Saúde
Exame da retina pode detectar primeiros sinais da doença de Alzheimer
Redução da espessura das camadas da retina está associada à diminuição do volume do hipocampo
BATANEWS/VEJA
Ao longo da história da medicina, o diagnóstico de doenças sempre foi o impasse inicial, que, em cada época, se apresentou a seu modo. Nos primórdios, quando o conhecimento era escasso, interpretar sintomas dependia de observação e de boa dose de intuição. Com o tempo e a evolução da ciência, vieram instrumentos, exames e novas possibilidades de compreender as mensagens do corpo. Hoje, porém, há desafios mais complexos: a medicina, em muitos casos, precisa antever, predizer e agir antes mesmo que os sintomas tomem forma. É isso o que ocorre quando a tarefa do médico é prevenir ou deter o desenvolvimento de doenças cuja cura ainda não é conhecida, como as neurodegenerativas, que hoje, com o envelhecimento da população, representam um sério problema de saúde pública.
Atualmente, 55 milhões de pessoas em todo o mundo sofrem de algum tipo de demência; no Brasil, onde estão 2 milhões desses pacientes, surgem, a cada ano, 100 mil novos casos do seu tipo mais comum, a doença de Alzheimer. Recente pesquisa, consolidada no relatório “Economist Impact”, produzido pelo grupo britânico The Economist, revelou que o cenário é ainda mais preocupante: no Brasil, cerca de 80% dos casos de demência estão sem diagnóstico e, entre os 20% restantes, é raro o diagnóstico no tempo correto. Diante disso, um fator essencial é descobrir métodos mais rápidos e eficazes de detectar a doença, a fim de reduzir seu impacto não só para o paciente e seus familiares como para o sistema de saúde.
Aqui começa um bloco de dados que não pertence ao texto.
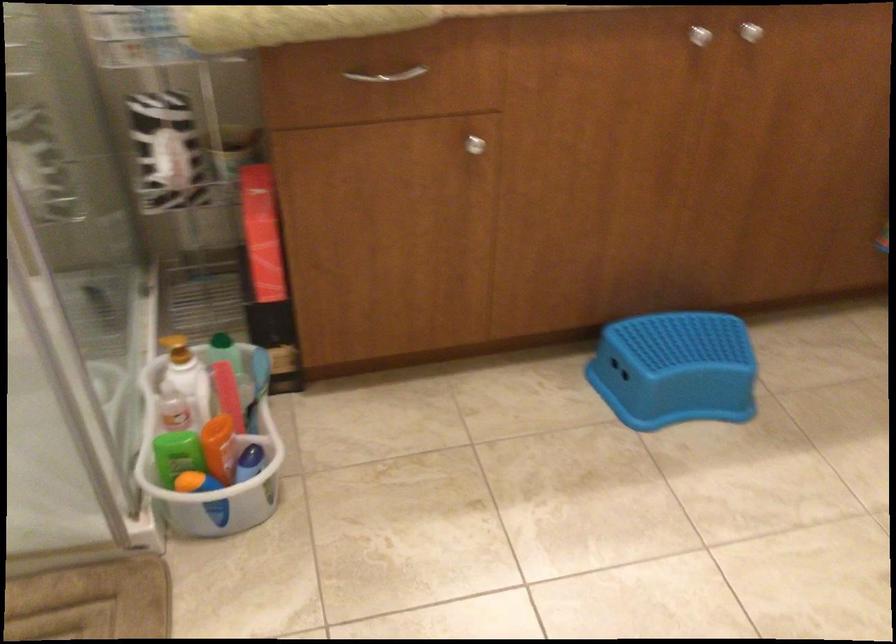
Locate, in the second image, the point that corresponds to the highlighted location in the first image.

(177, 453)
Ao lado da descoberta de biomarcadores no sangue, que podem acelerar o diagnóstico da enfermidade e torná-lo mais acessível, um campo inovador começa a se consolidar: o uso da retina como marcador precoce da doença de Alzheimer, com o apoio da tomografia de coerência óptica (OCT), da retinografia e da inteligência artificial.
Pesquisadores descobriram que a retina, tecnicamente parte do sistema nervoso central, pode manifestar alterações neurodegenerativas antes mesmo que o paciente apresente queixa de déficit cognitivo. A diminuição da espessura da camada de fibras nervosas ou das células ganglionares já foi associada, em diversos estudos, a estágios iniciais do Alzheimer. Imagens obtidas por OCT e retinografias de fundo de olho trazem, com precisão micrométrica, dados objetivos que não sabíamos interpretar — até a chegada da inteligência artificial.
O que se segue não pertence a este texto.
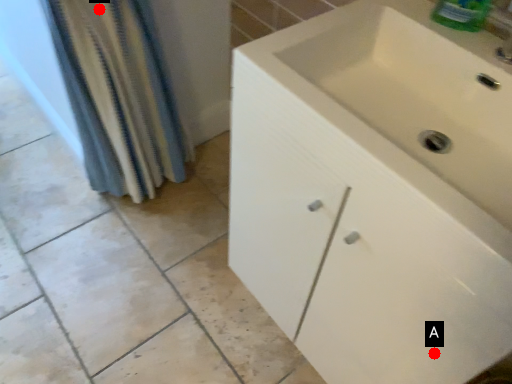
Question: Two points are circled on the image, labeled by A and B beside each circle. Which point appears farthest from the camera in this image?

Choices:
 (A) A is further
 (B) B is further

Answer: (B)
Sistemas baseados em redes neurais convolucionais (“convolutional neural networks” ou CNNs), treinados com milhares de imagens, já são capazes de identificar padrões sutis que correlacionam essas alterações retinianas com o risco de futuro desenvolvimento de Alzheimer. Estima-se, com base em alguns estudos, que esses modelos tenham alcançado mais de 85% de acurácia diagnóstica, um número muito expressivo. Considerando que o exame, além de rápido e pouco dispendioso, não é invasivo, a descoberta é especialmente promissora, pois permite seu uso em larga escala.
Com esses exames, abre-se espaço para um modelo de cuidado preventivo, em que se torna possível fazer o diagnóstico precoce e antecipar as necessárias intervenções — medicamentosas, cognitivas e familiares — para um momento em que ainda há mais margem de proteção do cérebro, reduzindo também o impacto que a doença causa entre as pessoas próximas.
Graças à inteligência artificial, hoje podemos integrar conhecimentos altamente especializados, que são fruto dos avanços segmentados de diferentes áreas da medicina. Com o cruzamento de gigantesca quantidade de dados, os sistemas, embora não possam substituir o médico na sua relação com paciente, certamente vão ampliar sua capacidade de ver mais longe.
Não podemos ignorar, é claro, que há desafios reais a enfrentar nessa seara. Os modelos de inteligência artificial ainda precisam ser validados em diferentes populações, padronizados entre equipamentos e acompanhados de diretrizes éticas transparentes. A direção, porém, é inequívoca: a retina pode ser uma das chaves do diagnóstico preditivo de doenças neurodegenerativas.
Como oftalmologista e como médico comprometido com a inovação, vejo nessa fronteira uma das mais fascinantes oportunidades da medicina contemporânea. Ver melhor não é apenas enxergar com mais nitidez — é compreender o que está por trás do visível. E talvez seja na delicada arquitetura da retina que comecemos a antecipar a perda da memória e a preservar aquilo que, uma vez perdido, nenhum tratamento consegue devolver por completo.